Source: Biding Time Until China’s Outlook Clears – The New York Times
Reading this article one gets a biased view of China. First and foremost, it’s a subjective time warp and gives no sense of the amazing journey and rate of change and achievement in China. In China there are enormous challenges but this true in other countries too. For example, do you think that history will be kind to Obama’s foreign policy or Merkel’s policy of Syrian refugees?
Thoughts?
This is a piece of blatant misreporting, which seeks to show that people in China do not know where the country is headed and that Xi Jin Ping is disliked by the people and is trying to do contradictory things such as maintaining tight central control, inculcating Confucian values and avoiding a “hard landing”.
As Dr Alf knows, Xi Jin Ping has fired and dealt with 450,000 corrupt officials and is continuing to do so.
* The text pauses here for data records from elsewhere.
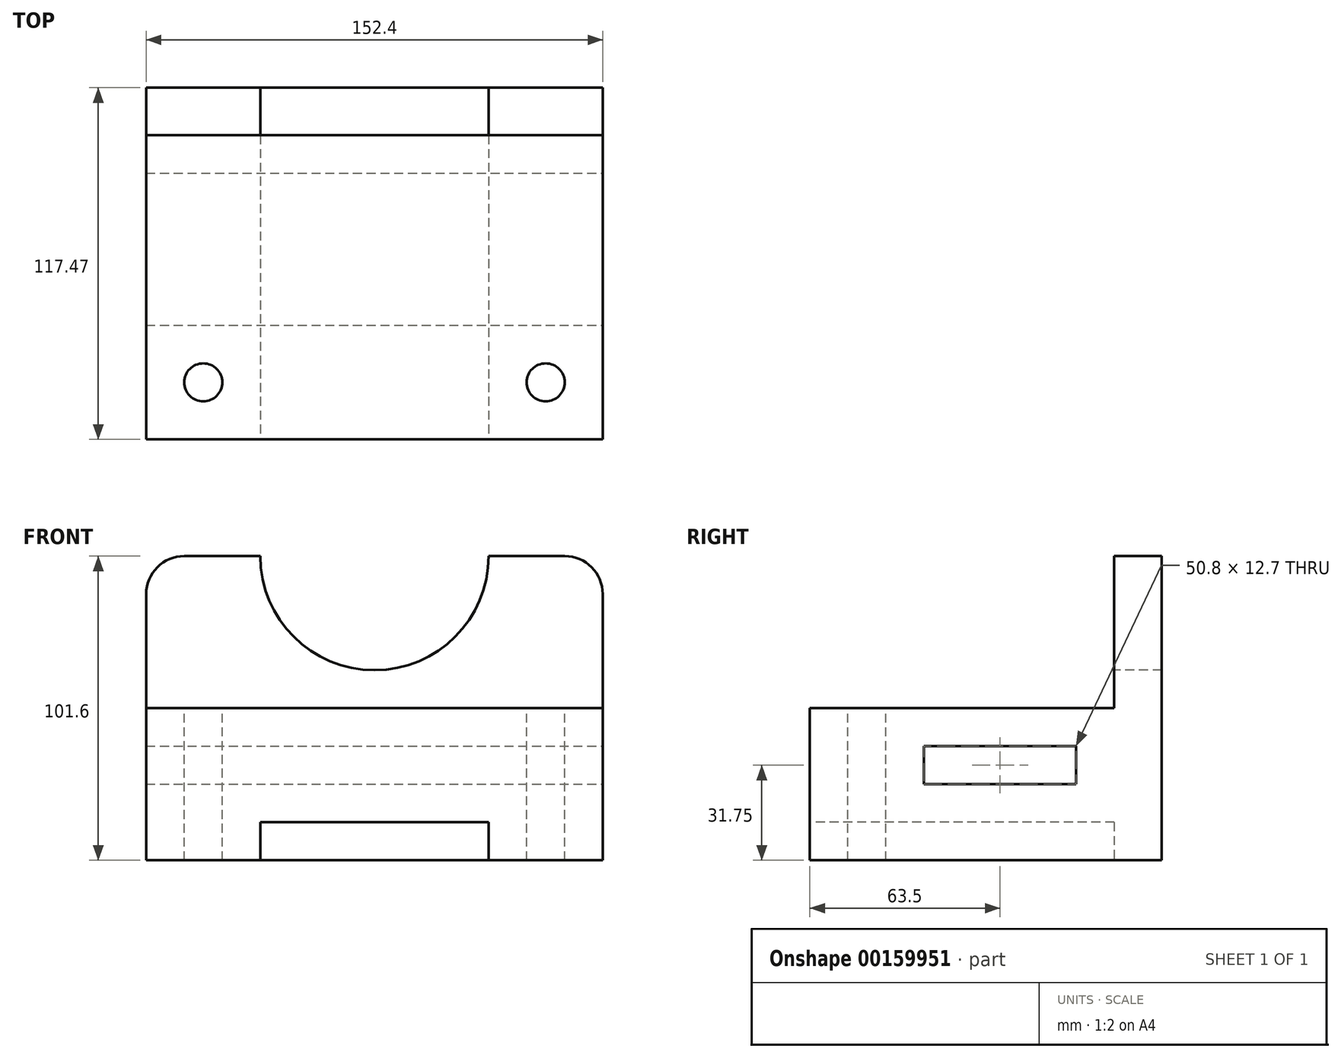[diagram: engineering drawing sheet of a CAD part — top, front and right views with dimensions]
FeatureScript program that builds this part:
annotation { "Feature Type Name" : "Feature", "Feature Type Description" : "" }
export const myFeature = defineFeature(function(context is Context, id is Id, definition is map)
    precondition{}
    {
        {
            var Q0;
            Q0=qCreatedBy(makeId("Front.planeOp"),FACE);
            var sketch = newSketch(context, id + "F0", { "sketchPlane" : qUnion([Q0])});
            skLineSegment(sketch, "E0.bottom", {"start": v(-76.2, 25.4) * mm, "end": v(76.2, 25.4) * mm});
            skLineSegment(sketch, "E0.top", {"start": v(-76.2, -25.4) * mm, "end": v(76.2, -25.4) * mm});
            skLineSegment(sketch, "E0.left", {"start": v(-76.2, 25.4) * mm, "end": v(-76.2, -25.4) * mm});
            skLineSegment(sketch, "E0.right", {"start": v(76.2, 25.4) * mm, "end": v(76.2, -25.4) * mm});
            skPoint(sketch, "E0.middle", {"position": v(0, 0) * mm});
            skLineSegment(sketch, "E1.bottom", {"start": v(-38.1, -12.7) * mm, "end": v(38.1, -12.7) * mm});
            skLineSegment(sketch, "E1.top", {"start": v(-38.1, -25.4) * mm, "end": v(38.1, -25.4) * mm});
            skLineSegment(sketch, "E1.left", {"start": v(-38.1, -12.7) * mm, "end": v(-38.1, -25.4) * mm});
            skLineSegment(sketch, "E1.right", {"start": v(38.1, -12.7) * mm, "end": v(38.1, -25.4) * mm});
            skSolve(sketch);
        }
        {
            var Q0;
            Q0=makeQuery(id+"F0.imprint","IMPRINT",FACE,{"disambiguationData":[TD([[makeQuery(id+"F0.imprint","IMPRINT",EDGE,{"derivedFrom":sQuery(id+"F0.wireOp",EDGE,"E0.bottom")}),-1.0]])]});
            extrude(context, id + "F1", {"entities" : qUnion([Q0]), "oppositeDirection" : true, "depth" : 101.6 * mm});
        }
        {
            var Q0;
            Q0=makeQuery(id+"F1.opExtrude","SWEPT_FACE",FACE,{"disambiguationData":[OSD([sQuery(id+"F0.wireOp",EDGE,"E0.right")])]});
            var sketch = newSketch(context, id + "F2", { "sketchPlane" : qUnion([Q0])});
            skLineSegment(sketch, "E2.bottom", {"start": v(38.1, 12.7) * mm, "end": v(88.9, 12.7) * mm});
            skLineSegment(sketch, "E2.top", {"start": v(38.1, 0) * mm, "end": v(88.9, 0) * mm});
            skLineSegment(sketch, "E2.left", {"start": v(38.1, 12.7) * mm, "end": v(38.1, 0) * mm});
            skLineSegment(sketch, "E2.right", {"start": v(88.9, 12.7) * mm, "end": v(88.9, 0) * mm});
            skLineSegment(sketch, "E3.bottom", {"start": v(53.98, 12.7) * mm, "end": v(73.03, 12.7) * mm});
            skLineSegment(sketch, "E3.top", {"start": v(53.98, 25.4) * mm, "end": v(73.03, 25.4) * mm});
            skLineSegment(sketch, "E3.left", {"start": v(53.98, 12.7) * mm, "end": v(53.98, 25.4) * mm});
            skLineSegment(sketch, "E3.right", {"start": v(73.03, 12.7) * mm, "end": v(73.03, 25.4) * mm});
            skSolve(sketch);
        }
        {
            var Q0;
            Q0=makeQuery(id+"F2.imprint","IMPRINT",FACE,{"disambiguationData":[TD([[makeQuery(id+"F2.imprint","IMPRINT",EDGE,{"derivedFrom":sQuery(id+"F2.wireOp",EDGE,"E2.bottom")}),-1.0]])]});
            var Q1;
            Q1=makeQuery(id+"F2.imprint","IMPRINT",FACE,{"disambiguationData":[TD([[makeQuery(id+"F2.imprint","IMPRINT",EDGE,{"derivedFrom":sQuery(id+"F2.wireOp",EDGE,"E3.bottom")}),1.0]])]});
            extrude(context, id + "F3", {"entities" : qUnion([Q0, Q1]), "operationType" : NewBodyOperationType.REMOVE, "oppositeDirection" : true, "depth" : 152.4 * mm});
        }
        {
            var Q0;
            {var subQ2=sQuery(id+"F0.wireOp",EDGE,"E0.bottom");Q0=makeQuery(id+"F3.boolean.opBoolean","SPLIT",FACE,{"disambiguationData":[TD([makeQuery(id+"F3.opExtrude","SWEPT_FACE",FACE,{"disambiguationData":[OSD([sQuery(id+"F2.wireOp",EDGE,"E3.left")])]})])],"derivedFrom":makeQuery(id+"F1.opExtrude","SWEPT_FACE",FACE,{"disambiguationData":[OSD([subQ2])]})});}
            var sketch = newSketch(context, id + "F4", { "sketchPlane" : qUnion([Q0])});
            skCircle(sketch, "E4", {"center": v(57.15, 19.05) * mm, "radius": 6.35 * mm});
            skLineSegment(sketch, "E5", {"start": v(0, 0) * mm, "end": v(0, 53.98) * mm, "construction": true});
            skPoint(sketch, "E5.endSnap0", {"position": v(0, 0) * mm});
            skCircle(sketch, "E6.MirrorC", {"center": v(-57.15, 19.05) * mm, "radius": 6.35 * mm});
            skSolve(sketch);
        }
        {
            var Q0;
            Q0 = qSketchRegion(id + "F4", true);
            extrude(context, id + "F5", {"entities" : qUnion([Q0]), "operationType" : NewBodyOperationType.REMOVE, "endBound" : BoundingType.UP_TO_NEXT, "oppositeDirection" : true, "depth" : 25.4 * mm});
        }
        {
            var Q0;
            {var subQ2=sQuery(id+"F0.wireOp",EDGE,"E0.bottom");Q0=makeQuery(id+"F3.boolean.opBoolean","SPLIT",FACE,{"disambiguationData":[TD([makeQuery(id+"F3.opExtrude","SWEPT_FACE",FACE,{"disambiguationData":[OSD([sQuery(id+"F2.wireOp",EDGE,"E3.right")])]})])],"derivedFrom":makeQuery(id+"F1.opExtrude","SWEPT_FACE",FACE,{"disambiguationData":[OSD([subQ2])]})});}
            var sketch = newSketch(context, id + "F6", { "sketchPlane" : qUnion([Q0])});
            skLineSegment(sketch, "E7.0", {"start": v(-76.2, 101.6) * mm, "end": v(76.2, 101.6) * mm});
            skLineSegment(sketch, "E8.top", {"start": v(-76.2, 117.47) * mm, "end": v(76.2, 117.47) * mm});
            skLineSegment(sketch, "E8.left", {"start": v(-76.2, 101.6) * mm, "end": v(-76.2, 117.47) * mm});
            skLineSegment(sketch, "E8.right", {"start": v(76.2, 101.6) * mm, "end": v(76.2, 117.48) * mm});
            skSolve(sketch);
        }
        {
            var Q0;
            Q0=makeQuery(id+"F6.imprint","IMPRINT",FACE,{"disambiguationData":[TD([[makeQuery(id+"F6.imprint","IMPRINT",EDGE,{"derivedFrom":sQuery(id+"F6.wireOp",EDGE,"E7.0")}),1.0]])]});
            extrude(context, id + "F7", {"entities" : qUnion([Q0]), "operationType" : NewBodyOperationType.ADD, "endBound" : BoundingType.SYMMETRIC, "depth" : 101.6 * mm});
        }
        {
            var Q0;
            {var subQ2=sQuery(id+"F6.wireOp",EDGE,"E7.0");Q0=makeQuery(id+"F7.boolean.opBoolean","SPLIT",FACE,{"disambiguationData":[TD([makeQuery(id+"F1.opExtrude","SWEPT_FACE",FACE,{"disambiguationData":[OSD([sQuery(id+"F0.wireOp",EDGE,"E0.bottom")])]})])],"derivedFrom":makeQuery(id+"F7.opExtrude","SWEPT_FACE",FACE,{"disambiguationData":[OSD([subQ2])]})});}
            var sketch = newSketch(context, id + "F8", { "sketchPlane" : qUnion([Q0])});
            skLineSegment(sketch, "E9.0", {"start": v(-76.2, 76.2) * mm, "end": v(76.2, 76.2) * mm});
            skArc(sketch, "E10", {"start": v(-38.1, 76.2) * mm, "mid": v(0, 38.1) * mm, "end": v(38.1, 76.2) * mm});
            skSolve(sketch);
        }
        {
            var Q0;
            {var subQ0=sQuery(id+"F8.wireOp",EDGE,"E10");Q0=makeQuery(id+"F8.imprint","IMPRINT",FACE,{"disambiguationData":[TD([[makeQuery(id+"F8.imprint","IMPRINT",EDGE,{"derivedFrom":subQ0}),1.0]])]});}
            extrude(context, id + "F9", {"entities" : qUnion([Q0]), "operationType" : NewBodyOperationType.REMOVE, "endBound" : BoundingType.UP_TO_NEXT, "oppositeDirection" : true, "depth" : 25.4 * mm});
        }
        {
            var Q0;
            Q0=makeQuery(id+"F7.opExtrude","CAP_EDGE",EDGE,{"disambiguationData":[OSD([sQuery(id+"F6.wireOp",EDGE,"E8.left")])],"isStart":false});
            var Q1;
            Q1=makeQuery(id+"F7.opExtrude","CAP_EDGE",EDGE,{"disambiguationData":[OSD([sQuery(id+"F6.wireOp",EDGE,"E8.right")])],"isStart":false});
            fillet(context, id + "F10", {"entities" : qUnion([Q0, Q1]), "radius" : 12.7 * mm, "tangentPropagation" : true, "allowEdgeOverflow" : false});
        }
    });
The Western criticism of him is that when he does this he “only arrests his opponents” and by implication leaves his friends and supporters alone. The reality is that he is getting stuck into the next 450,000 and is speeding up not slowing down. By any standards, people cannot say he is trying to court popularity with measures like that because for each corrupt official he arrests there are children, family members, mistresses and other people no longer able to enjoy the largesse of the incarcerated corrupt official that are adversely affected. He has already announced the economic plan which is to slow down the smokestack, polluting industries and speed up the growth of selected high-tech firms whilst making smart acquisitions overseas.
In the space of time that David Cameron has taken to decide not to do anything about building a 3rd runway at Heathrow, Xi Jin Ping and his Government have built 55 new airports and are going to build 40 more this year.
Presumably, these were not built by robots so people must have built them, something which creates jobs and the consumption needed to achieve a softer landing.
Investment continues overseas in engineering companies, mining companies and infrastructure and over Christmas I was shown photographs of the viaduct supports for a bullet train line China is building in Kenya within remote areas which will then be opened up to further economic development.
The “direction of desired travel” is laid out in the South China Morning Post in some detail and unlike Obama who is weak, ineffectual and incompetent, people know that love him or hate him Xi is a bulldozer of a man who gets things done one way or another.
The growth of the Chinese middle class is very much in evidence in this country when, as was the case last year, most of the Christmas trade in Oxford Street, the Bicester Shopping Village and similar places were down to Chinese tourists whose numbers are rapidly increasing to the point where Mandarin speaking staff are being employed here for the first time.
In contrast, America’s and Britain’s middle classes are shrinking, assisted by a higher than normal suicide rate, worse morbidity and in some cases attitudes of defeat and despair which are then channelled into “retail therapy” and unproductive activities by pensioners and the young.
The Chinese are not complacent and do not think that the world owes them a living. That and their work ethic, long-term view, planning and family values will take them into the future whereas we in the UK are still living in the past and America still needs to rediscover its “mojo” under the competent leadership and a cull of what the “Donald” rightly calls “very stupid people”.